* PARTS OF THE EXERCISE
1. In the procmail text, why was '*' chosen to begin conditions in the new condition format?
2. Resume the procmail text after its last sentence.

* SUPPLIED TEXT

****************************************

Procmail is already too full of other exceptions. Eg. I don't understand why
the ?? syntax was chosen as it is:

For backwards compatibility, when a new feature like variable matching
is added, it should not change currently valid rcfiles.  The technique
used here was to take a condition line which was not previously legal
and give it a meaning.  Before variable matching was added, it was
illegal for a condition to contain "??" as no valid regexp contains two
operators in a row.  That's also why '*' was chosen to lead conditions
in the new condition format (no valid regexp can begin with an
operator).


   #   something is _variable_, but "regexp" is literal

   *  something ?? regexp

You appear to equate naming a variable and using it.  In the shell and
procmail, a variable's name does not include the dollar sign.  You only
only prefix with a dollar sign when you want to 'expand' it (i.e.,
interpolate its value into the currently being read text).  Thus, you
don't use a dollar sign when assigning to a variable or when naming a
variable to match against.

****************************************

Document layout analysis data

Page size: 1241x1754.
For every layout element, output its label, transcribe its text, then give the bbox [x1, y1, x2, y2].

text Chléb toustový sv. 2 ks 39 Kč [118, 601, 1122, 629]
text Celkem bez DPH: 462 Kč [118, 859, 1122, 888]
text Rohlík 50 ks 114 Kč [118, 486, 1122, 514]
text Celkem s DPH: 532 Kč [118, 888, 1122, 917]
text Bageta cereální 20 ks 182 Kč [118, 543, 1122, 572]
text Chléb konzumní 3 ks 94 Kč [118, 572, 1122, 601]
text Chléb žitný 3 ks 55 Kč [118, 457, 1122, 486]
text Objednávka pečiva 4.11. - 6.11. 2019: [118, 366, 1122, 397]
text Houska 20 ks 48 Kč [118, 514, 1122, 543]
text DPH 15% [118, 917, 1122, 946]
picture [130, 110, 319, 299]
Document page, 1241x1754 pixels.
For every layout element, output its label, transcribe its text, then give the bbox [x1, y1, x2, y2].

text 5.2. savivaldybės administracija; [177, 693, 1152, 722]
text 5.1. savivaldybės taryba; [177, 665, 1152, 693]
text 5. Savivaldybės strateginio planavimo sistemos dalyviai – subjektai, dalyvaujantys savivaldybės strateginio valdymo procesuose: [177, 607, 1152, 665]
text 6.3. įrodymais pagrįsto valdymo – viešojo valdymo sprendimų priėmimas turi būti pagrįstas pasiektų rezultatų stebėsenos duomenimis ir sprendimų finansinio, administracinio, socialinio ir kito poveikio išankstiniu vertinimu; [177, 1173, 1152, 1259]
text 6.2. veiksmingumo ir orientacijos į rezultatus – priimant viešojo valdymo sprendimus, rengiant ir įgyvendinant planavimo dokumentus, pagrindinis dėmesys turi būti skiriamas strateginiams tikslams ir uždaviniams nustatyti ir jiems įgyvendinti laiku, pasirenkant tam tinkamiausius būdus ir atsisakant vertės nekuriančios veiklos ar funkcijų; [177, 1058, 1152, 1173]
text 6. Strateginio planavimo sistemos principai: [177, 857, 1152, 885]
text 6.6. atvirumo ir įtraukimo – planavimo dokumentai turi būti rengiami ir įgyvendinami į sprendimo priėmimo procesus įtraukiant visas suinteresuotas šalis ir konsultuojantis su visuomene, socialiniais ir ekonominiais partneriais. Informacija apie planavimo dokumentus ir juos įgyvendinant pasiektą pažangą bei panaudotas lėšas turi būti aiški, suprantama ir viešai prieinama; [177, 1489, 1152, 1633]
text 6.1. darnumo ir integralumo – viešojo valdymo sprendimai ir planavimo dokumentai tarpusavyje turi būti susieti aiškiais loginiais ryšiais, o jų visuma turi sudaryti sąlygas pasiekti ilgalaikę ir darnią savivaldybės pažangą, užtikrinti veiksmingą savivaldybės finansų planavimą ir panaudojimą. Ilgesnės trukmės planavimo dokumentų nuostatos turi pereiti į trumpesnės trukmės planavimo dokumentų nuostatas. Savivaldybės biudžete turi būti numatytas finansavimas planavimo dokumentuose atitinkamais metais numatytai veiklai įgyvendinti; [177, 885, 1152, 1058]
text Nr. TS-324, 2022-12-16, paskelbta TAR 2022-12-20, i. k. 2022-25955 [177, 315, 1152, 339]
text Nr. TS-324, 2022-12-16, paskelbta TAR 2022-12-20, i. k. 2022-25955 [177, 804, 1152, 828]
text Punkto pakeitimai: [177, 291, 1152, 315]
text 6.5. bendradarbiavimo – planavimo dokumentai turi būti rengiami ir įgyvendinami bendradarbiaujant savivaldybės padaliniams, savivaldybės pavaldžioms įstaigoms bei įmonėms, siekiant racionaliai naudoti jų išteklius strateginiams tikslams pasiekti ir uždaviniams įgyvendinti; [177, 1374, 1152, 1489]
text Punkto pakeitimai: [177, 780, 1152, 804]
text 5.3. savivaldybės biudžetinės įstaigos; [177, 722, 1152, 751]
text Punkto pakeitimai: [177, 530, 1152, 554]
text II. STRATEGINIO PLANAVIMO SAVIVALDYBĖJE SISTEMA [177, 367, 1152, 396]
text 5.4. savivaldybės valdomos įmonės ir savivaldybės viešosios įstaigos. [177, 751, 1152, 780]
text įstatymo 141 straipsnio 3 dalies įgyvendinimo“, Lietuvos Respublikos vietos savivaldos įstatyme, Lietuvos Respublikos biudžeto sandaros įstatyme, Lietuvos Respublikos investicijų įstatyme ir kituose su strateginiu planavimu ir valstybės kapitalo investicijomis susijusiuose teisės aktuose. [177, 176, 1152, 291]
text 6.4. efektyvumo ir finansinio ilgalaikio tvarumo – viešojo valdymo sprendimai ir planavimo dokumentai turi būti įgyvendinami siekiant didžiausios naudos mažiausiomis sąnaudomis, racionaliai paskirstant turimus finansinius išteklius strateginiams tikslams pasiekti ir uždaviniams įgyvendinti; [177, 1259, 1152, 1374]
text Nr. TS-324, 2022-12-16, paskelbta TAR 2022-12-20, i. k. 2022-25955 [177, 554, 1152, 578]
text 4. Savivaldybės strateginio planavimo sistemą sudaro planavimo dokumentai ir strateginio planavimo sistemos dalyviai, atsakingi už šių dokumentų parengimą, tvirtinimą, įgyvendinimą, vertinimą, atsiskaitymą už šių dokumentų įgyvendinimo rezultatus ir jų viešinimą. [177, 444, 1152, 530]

****************************************

* RESULTS FOR EACH TASK
1. No valid regexp can begin with an operator.

2.
The shell (and procmail from it) does it this way because it's a macro
language: all text is scanned for variable expansions.  To include the
dollar sign on the variable in an assignment would be ambigious: is it
an assignment or an attempt to execute a command named by the
variable?


   #   REGEXP is variable and needs "$" extrapolation command next to "*",
   #   but funny, something must not be typed "$something"

   *$  something ?? $regexp

Actually,
        * $something ?? $regexp
_does_ work -- when procmail sees the '$' it's looking for condition
specials, not doing variable expansion.  So, it strips the '$', does
variable expansion on the rest, then sees "something ?? ...", so it sets
up the regexp to be matched against variable something.  However, it
would be better to reorder the above condition into:

        * something ?? $ $regexp

That way, variable expansion is only done on the part that needs it.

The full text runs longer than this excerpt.